→ **AUFGABE**
Entnehmen Sie den Text über Trauerbots vollständig und Wort für Wort.

Wie würden Sie reagieren, wenn Ihnen jemand anbieten würde, dass Sie sich mit einer Ihnen nahestehenden Person unterhalten können – obwohl diese Person bereits verstorben ist? Ein kleiner aber wachsender Markt bietet KI-Programme, die eine andere Person imitieren, in Textnachrichten oder vielleicht auch mit Audio-Sprachausgabe. Diese Apps sind auf Menschen zugeschnitten, die sich gerne mit einer nahestehenden Person austauschen würden, die aber verstorben ist! Vielleicht endete die letzte Begegnung im Streit, vielleicht war man unachtsam und fühlt sich belastet, weil man es versäumt hat, dem Partner oder der Partnerin im letzten Augenblick seine Zuneigung auszusprechen. Dass man der geliebten Person im realistischen Sinn nichts mehr mitteilen kann, ist allen klar. Dennoch könnte es nachvollziehbar sein, dass die Kommunikation mit der digitalen Imitation des Verstorbenen den Hinterbliebenen Erleichterung verschafft. Anscheinend kann der Bot der imitierten Person sehr nahe kommen in der Ausdrucksweise, und wenn sogar die Stimme und der Tonfall nach dem Verstorbenen klingen, könnte uns die App durchaus überlisten! Diese Apps nennt man zum Beispiel Trauerbots, Deadbots oder Digital Afterlife Bots.

[Aus einer Sammlung entnommene Daten]
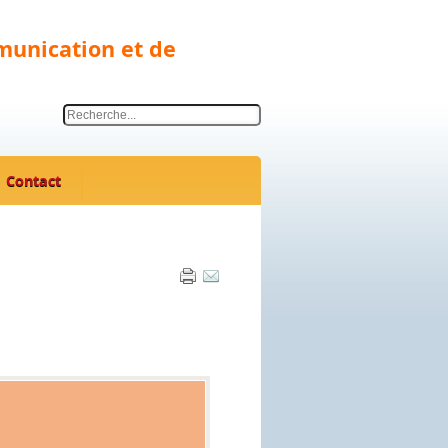
munication et de
Contact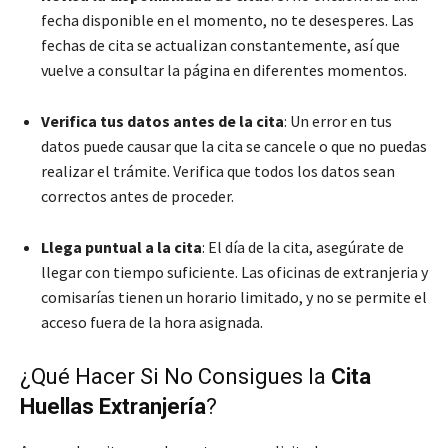
fecha disponible en el momento, no te desesperes. Las
fechas de cita se actualizan constantemente, así que
vuelve a consultar la página en diferentes momentos.
Verifica tus datos antes de la cita
: Un error en tus
datos puede causar que la cita se cancele o que no puedas
realizar el trámite. Verifica que todos los datos sean
correctos antes de proceder.
Llega puntual a la cita
: El día de la cita, asegúrate de
llegar con tiempo suficiente. Las oficinas de extranjeria y
comisarías tienen un horario limitado, y no se permite el
acceso fuera de la hora asignada.
¿Qué Hacer Si No Consigues la
Cita
Huellas Extranjería
?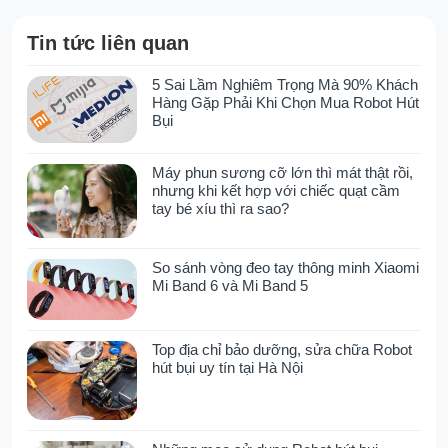
chóng hút sạch độ ẩm, giúp bề mặt khô nhanh
chỉ sau 20 phút, hạn chế ẩm mốc và mùi khó
Tin tức liên quan
chịu.
5 Sai Lầm Nghiêm Trọng Mà 90% Khách
Công nghệ Steam Wash & Steam Mode của
Hàng Gặp Phải Khi Chọn Mua Robot Hút
Dreame đảm bảo mọi ngóc ngách đều được
Bụi
làm sạch kỹ lưỡng, từ vết bẩn khó nhằn đến vi
khuẩn và tác nhân gây dị ứng, mang lại không
Máy phun sương cỡ lớn thì mát thật rồi,
gian sống sạch sâu, an toàn và trong lành hơn
nhưng khi kết hợp với chiếc quạt cầm
cho cả gia đình.
tay bé xíu thì ra sao?
Làm sạch bằng nước nóng 70°C
đánh bay vết bẩn lâu ngày
So sánh vòng đeo tay thông minh Xiaomi
Mi Band 6 và Mi Band 5
Máy làm sạch thảm di động Dreame N20
Steam sử dụng nước nóng 70°C để phá vỡ
Top địa chỉ bảo dưỡng, sửa chữa Robot
cấu trúc dầu mỡ và bụi bẩn bám sâu trong sợi
hút bụi uy tín tại Hà Nội
vải, mang lại hiệu quả làm sạch vượt trội hơn
hẳn so với nước lạnh thông thường. Nhiệt độ
cao giúp làm tan vết bẩn cũ, cứng đầu trên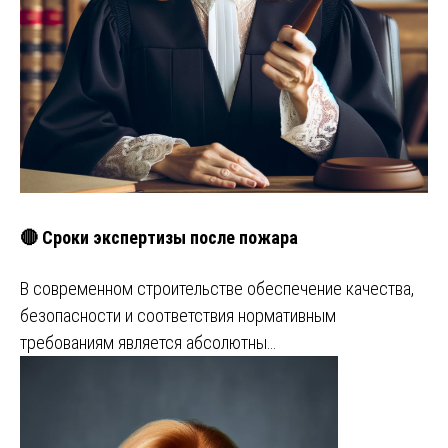
🔴 Сроки экспертизы после пожара
В современном строительстве обеспечение качества,
безопасности и соответствия нормативным
требованиям является абсолютны…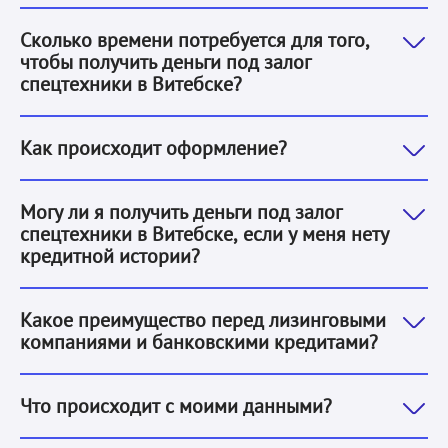
Благодаря тому, что заявка заполняется онлайн, это
Сколько времени потребуется для того,
чтобы получить деньги под залог
спецтехники в Витебске?
1. Вы оставляете заявку.
2. Наша система оценивает е
Как происходит оформление?
Да. Решение о выдаче денег под залог спецтехники в
Могу ли я получить деньги под залог
спецтехники в Витебске, если у меня нету
кредитной истории?
Банки или лизинговые компании будут намного дольше
Какое преимущество перед лизинговыми
компаниями и банковскими кредитами?
Согласно договору, ваши данные остаются исключител
Что происходит с моими данными?
На любые. Мы не требуем информации о целях ваших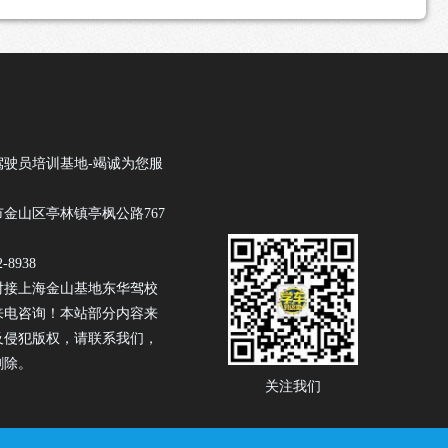
驾驶员培训基地-竭诚为您服
金山区亭林镇亭枫公路767
-8938
驾校
对接上海金山基地东华
来电咨询！本站部分内容来
及侵犯版权，请联系我们，
删除。
关注我们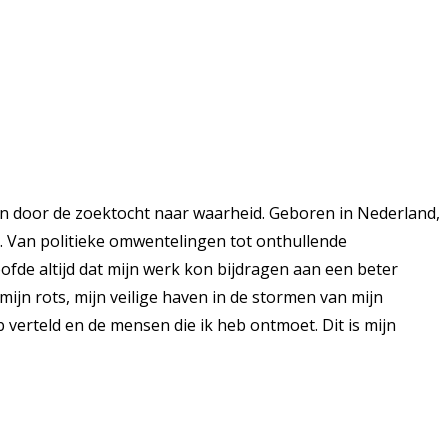
n door de zoektocht naar waarheid. Geboren in Nederland,
k. Van politieke omwentelingen tot onthullende
ofde altijd dat mijn werk kon bijdragen aan een beter
ijn rots, mijn veilige haven in de stormen van mijn
 verteld en de mensen die ik heb ontmoet. Dit is mijn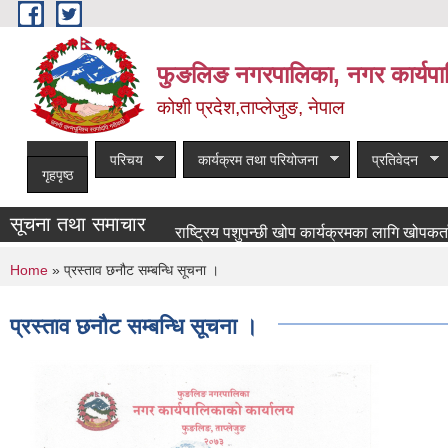
Skip to main content
फुङलिङ नगरपालिका, नगर कार्यपा
कोशी प्रदेश,ताप्लेजुङ, नेपाल
परिचय
कार्यक्रम तथा परियोजना
प्रतिवेदन
गृहपृष्ठ
सूचना तथा समाचार
राष्ट्रिय पशुपन्छी खोप कार्यक्रमका लागि खोपकर्ता आवश्य
You are here
Home
» प्रस्ताव छनौट सम्बन्धि सूचना ।
प्रस्ताव छनौट सम्बन्धि सूचना ।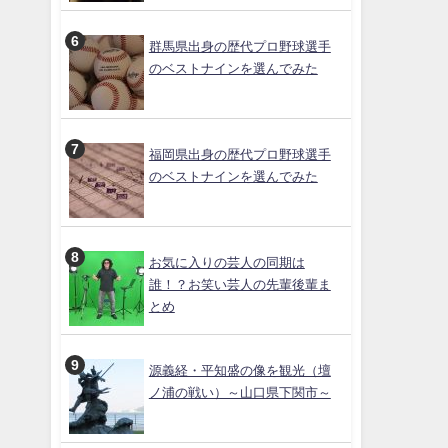
群馬県出身の歴代プロ野球選手
のベストナインを選んでみた
福岡県出身の歴代プロ野球選手
のベストナインを選んでみた
お気に入りの芸人の同期は
誰！？お笑い芸人の先輩後輩ま
とめ
源義経・平知盛の像を観光（壇
ノ浦の戦い）～山口県下関市～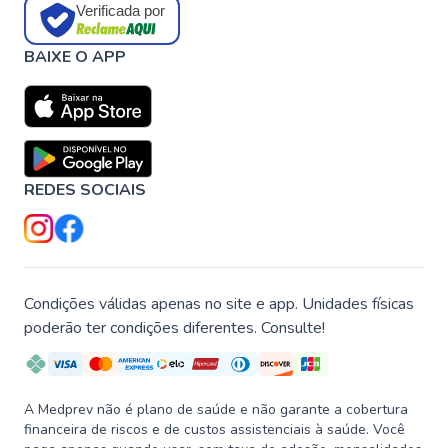
Verificada por
BAIXE O APP
REDES SOCIAIS
Condições válidas apenas no site e app. Unidades físicas
poderão ter condições diferentes. Consulte!
A Medprev não é plano de saúde e não garante a cobertura
financeira de riscos e de custos assistenciais à saúde. Você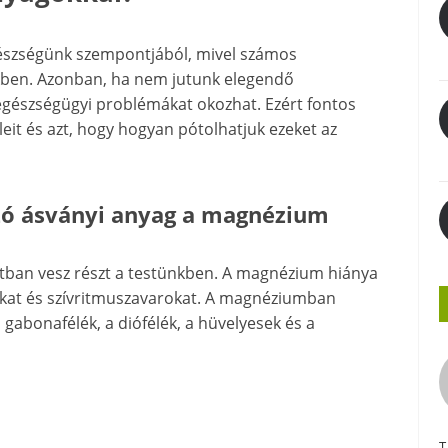
gészségünk szempontjából, mivel számos
nkben. Azonban, ha nem jutunk elegendő
egészségügyi problémákat okozhat. Ezért fontos
eit és azt, hogy hogyan pótolhatjuk ezeket az
zó ásványi anyag a magnézium
ban vesz részt a testünkben. A magnézium hiánya
kat és szívritmuszavarokat. A magnéziumban
ű gabonafélék, a diófélék, a hüvelyesek és a
T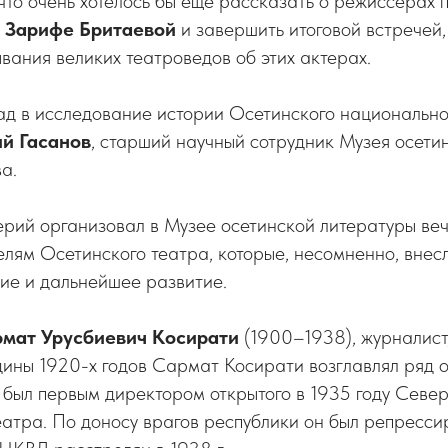
что очень хотелось бы еще рассказать о режиссерах п
 Зарифе Бритаевой
и завершить итоговой встречей,
ывания великих театроведов об этих актерах.
д в исследование истории Осетинского национально
й Гасанов
, старший научный сотрудник Музея осети
ва.
алерий организовал в Музее осетинской литературы ве
елям Осетинского театра, которые, несомненно, вне
ние и дальнейшее развитие.
мат Урусбиевич Косирати
(1900–1938), журналист,
дины 1920-х годов Сармат Косирати возглавлял ряд 
 был первым директором открытого в 1935 году Севе
атра. По доносу врагов республики он был репрессиро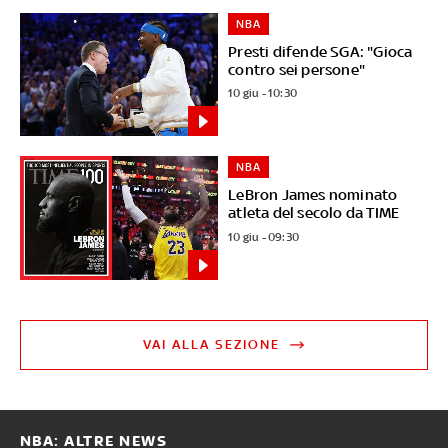
NBA
Presti difende SGA: "Gioca
contro sei persone"
10 giu - 10:30
NBA
LeBron James nominato
atleta del secolo da TIME
10 giu - 09:30
VAI ALLA SEZIONE
NBA: ALTRE NEWS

→ **ERGEBNIS**
Wie würden Sie reagieren, wenn Ihnen jemand anbieten würde, dass Sie sich mit einer Ihnen nahestehenden Person unterhalten können – obwohl diese Person bereits verstorben ist? Ein kleiner aber wachsender Markt bietet KI-Programme, die eine andere Person imitieren, in Textnachrichten oder vielleicht auch mit Audio-Sprachausgabe. Diese Apps sind auf Menschen zugeschnitten, die sich gerne mit einer nahestehenden Person austauschen würden, die aber verstorben ist! Vielleicht endete die letzte Begegnung im Streit, vielleicht war man unachtsam und fühlt sich belastet, weil man es versäumt hat, dem Partner oder der Partnerin im letzten Augenblick seine Zuneigung auszusprechen. Dass man der geliebten Person im realistischen Sinn nichts mehr mitteilen kann, ist allen klar. Dennoch könnte es nachvollziehbar sein, dass die Kommunikation mit der digitalen Imitation des Verstorbenen den Hinterbliebenen Erleichterung verschafft. Anscheinend kann der Bot der imitierten Person sehr nahe kommen in der Ausdrucksweise, und wenn sogar die Stimme und der Tonfall nach dem Verstorbenen klingen, könnte uns die App durchaus überlisten! Diese Apps nennt man zum Beispiel Trauerbots, Deadbots oder Digital Afterlife Bots.